Task to complete
Word for word, repeat all of the entries below.

═════ Data for processing ═════

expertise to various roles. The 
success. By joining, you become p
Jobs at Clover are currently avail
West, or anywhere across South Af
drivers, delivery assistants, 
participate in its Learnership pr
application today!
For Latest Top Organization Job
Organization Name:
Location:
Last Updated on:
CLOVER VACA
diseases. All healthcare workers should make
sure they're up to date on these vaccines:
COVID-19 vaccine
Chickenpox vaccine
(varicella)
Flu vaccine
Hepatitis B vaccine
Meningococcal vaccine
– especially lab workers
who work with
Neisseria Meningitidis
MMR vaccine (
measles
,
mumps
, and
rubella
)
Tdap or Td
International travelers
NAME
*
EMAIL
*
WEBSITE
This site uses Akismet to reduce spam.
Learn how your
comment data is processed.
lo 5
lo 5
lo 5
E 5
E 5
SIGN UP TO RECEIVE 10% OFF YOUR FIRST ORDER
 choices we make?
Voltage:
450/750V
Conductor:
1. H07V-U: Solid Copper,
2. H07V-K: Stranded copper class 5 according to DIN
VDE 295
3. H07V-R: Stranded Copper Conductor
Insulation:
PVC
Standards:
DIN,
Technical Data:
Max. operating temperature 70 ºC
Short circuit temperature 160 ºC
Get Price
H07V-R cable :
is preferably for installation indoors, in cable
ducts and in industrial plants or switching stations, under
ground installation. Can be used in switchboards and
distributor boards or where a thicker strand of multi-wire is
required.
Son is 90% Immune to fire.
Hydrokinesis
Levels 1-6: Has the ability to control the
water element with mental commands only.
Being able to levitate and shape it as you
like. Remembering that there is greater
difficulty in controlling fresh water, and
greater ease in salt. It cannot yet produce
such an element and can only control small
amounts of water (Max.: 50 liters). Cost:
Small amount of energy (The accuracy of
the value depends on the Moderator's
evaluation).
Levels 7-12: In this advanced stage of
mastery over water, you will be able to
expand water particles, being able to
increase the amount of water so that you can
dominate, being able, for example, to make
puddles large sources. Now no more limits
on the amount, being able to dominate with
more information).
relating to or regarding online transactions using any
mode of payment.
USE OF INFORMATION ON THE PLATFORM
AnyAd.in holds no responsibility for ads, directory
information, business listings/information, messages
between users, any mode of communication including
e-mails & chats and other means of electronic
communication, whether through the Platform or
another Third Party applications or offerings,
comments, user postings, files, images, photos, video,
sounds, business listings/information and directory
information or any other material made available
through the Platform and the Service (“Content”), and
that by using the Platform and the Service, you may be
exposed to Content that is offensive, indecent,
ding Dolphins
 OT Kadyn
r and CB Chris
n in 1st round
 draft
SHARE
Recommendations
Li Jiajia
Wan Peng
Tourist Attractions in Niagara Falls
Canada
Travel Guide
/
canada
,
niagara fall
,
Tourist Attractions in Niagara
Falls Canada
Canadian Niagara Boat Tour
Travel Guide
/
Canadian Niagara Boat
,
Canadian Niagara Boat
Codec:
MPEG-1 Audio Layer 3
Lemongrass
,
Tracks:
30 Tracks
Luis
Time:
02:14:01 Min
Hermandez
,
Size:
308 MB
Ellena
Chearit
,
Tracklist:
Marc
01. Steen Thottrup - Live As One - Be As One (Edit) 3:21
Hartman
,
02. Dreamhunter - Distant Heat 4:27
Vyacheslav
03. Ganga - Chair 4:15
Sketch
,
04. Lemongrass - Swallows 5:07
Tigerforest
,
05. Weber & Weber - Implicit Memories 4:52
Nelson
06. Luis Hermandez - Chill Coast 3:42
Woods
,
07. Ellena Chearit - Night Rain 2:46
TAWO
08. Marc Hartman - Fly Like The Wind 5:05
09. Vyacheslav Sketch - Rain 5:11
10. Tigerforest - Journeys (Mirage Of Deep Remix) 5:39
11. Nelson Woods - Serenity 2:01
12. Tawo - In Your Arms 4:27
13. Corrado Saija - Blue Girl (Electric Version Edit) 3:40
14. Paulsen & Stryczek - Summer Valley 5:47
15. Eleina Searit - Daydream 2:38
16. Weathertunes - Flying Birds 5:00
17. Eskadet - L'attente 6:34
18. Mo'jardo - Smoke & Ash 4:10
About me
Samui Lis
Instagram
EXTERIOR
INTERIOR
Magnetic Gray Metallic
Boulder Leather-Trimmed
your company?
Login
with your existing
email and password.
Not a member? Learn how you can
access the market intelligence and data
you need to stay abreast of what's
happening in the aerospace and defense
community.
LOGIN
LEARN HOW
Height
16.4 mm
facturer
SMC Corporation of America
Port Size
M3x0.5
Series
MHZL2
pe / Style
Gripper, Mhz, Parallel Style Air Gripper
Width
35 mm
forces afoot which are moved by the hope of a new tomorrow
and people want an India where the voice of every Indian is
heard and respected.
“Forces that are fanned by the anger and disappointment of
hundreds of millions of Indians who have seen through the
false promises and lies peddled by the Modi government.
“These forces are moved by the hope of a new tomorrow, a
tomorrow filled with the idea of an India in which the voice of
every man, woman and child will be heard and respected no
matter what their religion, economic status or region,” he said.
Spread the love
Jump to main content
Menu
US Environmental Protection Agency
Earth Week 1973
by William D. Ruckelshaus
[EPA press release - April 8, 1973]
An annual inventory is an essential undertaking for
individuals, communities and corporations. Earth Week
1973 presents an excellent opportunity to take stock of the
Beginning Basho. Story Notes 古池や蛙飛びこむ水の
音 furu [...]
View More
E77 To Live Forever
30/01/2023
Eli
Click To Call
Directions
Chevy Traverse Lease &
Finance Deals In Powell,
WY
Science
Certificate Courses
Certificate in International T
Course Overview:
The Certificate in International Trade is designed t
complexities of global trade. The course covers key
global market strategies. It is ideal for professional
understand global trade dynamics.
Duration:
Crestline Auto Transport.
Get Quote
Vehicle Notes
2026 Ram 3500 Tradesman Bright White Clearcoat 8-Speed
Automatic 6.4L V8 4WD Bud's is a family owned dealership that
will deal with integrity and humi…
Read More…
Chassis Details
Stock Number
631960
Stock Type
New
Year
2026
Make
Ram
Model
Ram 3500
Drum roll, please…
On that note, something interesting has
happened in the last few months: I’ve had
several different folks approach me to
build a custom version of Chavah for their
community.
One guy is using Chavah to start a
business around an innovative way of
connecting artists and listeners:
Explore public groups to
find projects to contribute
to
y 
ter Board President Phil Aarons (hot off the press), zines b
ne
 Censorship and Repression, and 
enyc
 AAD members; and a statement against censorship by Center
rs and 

═════

Task answer
expertise to various roles. The 
success. By joining, you become p
Jobs at Clover are currently avail
West, or anywhere across South Af
drivers, delivery assistants, 
participate in its Learnership pr
application today!
For Latest Top Organization Job
Organization Name:
Location:
Last Updated on:
CLOVER VACA
diseases. All healthcare workers should make
sure they're up to date on these vaccines:
COVID-19 vaccine
Chickenpox vaccine
(varicella)
Flu vaccine
Hepatitis B vaccine
Meningococcal vaccine
– especially lab workers
who work with
Neisseria Meningitidis
MMR vaccine (
measles
,
mumps
, and
rubella
)
Tdap or Td
International travelers
NAME
*
EMAIL
*
WEBSITE
This site uses Akismet to reduce spam.
Learn how your
comment data is processed.
lo 5
lo 5
lo 5
E 5
E 5
SIGN UP TO RECEIVE 10% OFF YOUR FIRST ORDER
 choices we make?
Voltage:
450/750V
Conductor:
1. H07V-U: Solid Copper,
2. H07V-K: Stranded copper class 5 according to DIN
VDE 295
3. H07V-R: Stranded Copper Conductor
Insulation:
PVC
Standards:
DIN,
Technical Data:
Max. operating temperature 70 ºC
Short circuit temperature 160 ºC
Get Price
H07V-R cable :
is preferably for installation indoors, in cable
ducts and in industrial plants or switching stations, under
ground installation. Can be used in switchboards and
distributor boards or where a thicker strand of multi-wire is
required.
Son is 90% Immune to fire.
Hydrokinesis
Levels 1-6: Has the ability to control the
water element with mental commands only.
Being able to levitate and shape it as you
like. Remembering that there is greater
difficulty in controlling fresh water, and
greater ease in salt. It cannot yet produce
such an element and can only control small
amounts of water (Max.: 50 liters). Cost:
Small amount of energy (The accuracy of
the value depends on the Moderator's
evaluation).
Levels 7-12: In this advanced stage of
mastery over water, you will be able to
expand water particles, being able to
increase the amount of water so that you can
dominate, being able, for example, to make
puddles large sources. Now no more limits
on the amount, being able to dominate with
more information).
relating to or regarding online transactions using any
mode of payment.
USE OF INFORMATION ON THE PLATFORM
AnyAd.in holds no responsibility for ads, directory
information, business listings/information, messages
between users, any mode of communication including
e-mails & chats and other means of electronic
communication, whether through the Platform or
another Third Party applications or offerings,
comments, user postings, files, images, photos, video,
sounds, business listings/information and directory
information or any other material made available
through the Platform and the Service (“Content”), and
that by using the Platform and the Service, you may be
exposed to Content that is offensive, indecent,
ding Dolphins
 OT Kadyn
r and CB Chris
n in 1st round
 draft
SHARE
Recommendations
Li Jiajia
Wan Peng
Tourist Attractions in Niagara Falls
Canada
Travel Guide
/
canada
,
niagara fall
,
Tourist Attractions in Niagara
Falls Canada
Canadian Niagara Boat Tour
Travel Guide
/
Canadian Niagara Boat
,
Canadian Niagara Boat
Codec:
MPEG-1 Audio Layer 3
Lemongrass
,
Tracks:
30 Tracks
Luis
Time:
02:14:01 Min
Hermandez
,
Size:
308 MB
Ellena
Chearit
,
Tracklist:
Marc
01. Steen Thottrup - Live As One - Be As One (Edit) 3:21
Hartman
,
02. Dreamhunter - Distant Heat 4:27
Vyacheslav
03. Ganga - Chair 4:15
Sketch
,
04. Lemongrass - Swallows 5:07
Tigerforest
,
05. Weber & Weber - Implicit Memories 4:52
Nelson
06. Luis Hermandez - Chill Coast 3:42
Woods
,
07. Ellena Chearit - Night Rain 2:46
TAWO
08. Marc Hartman - Fly Like The Wind 5:05
09. Vyacheslav Sketch - Rain 5:11
10. Tigerforest - Journeys (Mirage Of Deep Remix) 5:39
11. Nelson Woods - Serenity 2:01
12. Tawo - In Your Arms 4:27
13. Corrado Saija - Blue Girl (Electric Version Edit) 3:40
14. Paulsen & Stryczek - Summer Valley 5:47
15. Eleina Searit - Daydream 2:38
16. Weathertunes - Flying Birds 5:00
17. Eskadet - L'attente 6:34
18. Mo'jardo - Smoke & Ash 4:10
About me
Samui Lis
Instagram
EXTERIOR
INTERIOR
Magnetic Gray Metallic
Boulder Leather-Trimmed
your company?
Login
with your existing
email and password.
Not a member? Learn how you can
access the market intelligence and data
you need to stay abreast of what's
happening in the aerospace and defense
community.
LOGIN
LEARN HOW
Height
16.4 mm
facturer
SMC Corporation of America
Port Size
M3x0.5
Series
MHZL2
pe / Style
Gripper, Mhz, Parallel Style Air Gripper
Width
35 mm
forces afoot which are moved by the hope of a new tomorrow
and people want an India where the voice of every Indian is
heard and respected.
“Forces that are fanned by the anger and disappointment of
hundreds of millions of Indians who have seen through the
false promises and lies peddled by the Modi government.
“These forces are moved by the hope of a new tomorrow, a
tomorrow filled with the idea of an India in which the voice of
every man, woman and child will be heard and respected no
matter what their religion, economic status or region,” he said.
Spread the love
Jump to main content
Menu
US Environmental Protection Agency
Earth Week 1973
by William D. Ruckelshaus
[EPA press release - April 8, 1973]
An annual inventory is an essential undertaking for
individuals, communities and corporations. Earth Week
1973 presents an excellent opportunity to take stock of the
Beginning Basho. Story Notes 古池や蛙飛びこむ水の
音 furu [...]
View More
E77 To Live Forever
30/01/2023
Eli
Click To Call
Directions
Chevy Traverse Lease &
Finance Deals In Powell,
WY
Science
Certificate Courses
Certificate in International T
Course Overview:
The Certificate in International Trade is designed t
complexities of global trade. The course covers key
global market strategies. It is ideal for professional
understand global trade dynamics.
Duration:
Crestline Auto Transport.
Get Quote
Vehicle Notes
2026 Ram 3500 Tradesman Bright White Clearcoat 8-Speed
Automatic 6.4L V8 4WD Bud's is a family owned dealership that
will deal with integrity and humi…
Read More…
Chassis Details
Stock Number
631960
Stock Type
New
Year
2026
Make
Ram
Model
Ram 3500
Drum roll, please…
On that note, something interesting has
happened in the last few months: I’ve had
several different folks approach me to
build a custom version of Chavah for their
community.
One guy is using Chavah to start a
business around an innovative way of
connecting artists and listeners:
Explore public groups to
find projects to contribute
to
y 
ter Board President Phil Aarons (hot off the press), zines b
ne
 Censorship and Repression, and 
enyc
 AAD members; and a statement against censorship by Center
rs and 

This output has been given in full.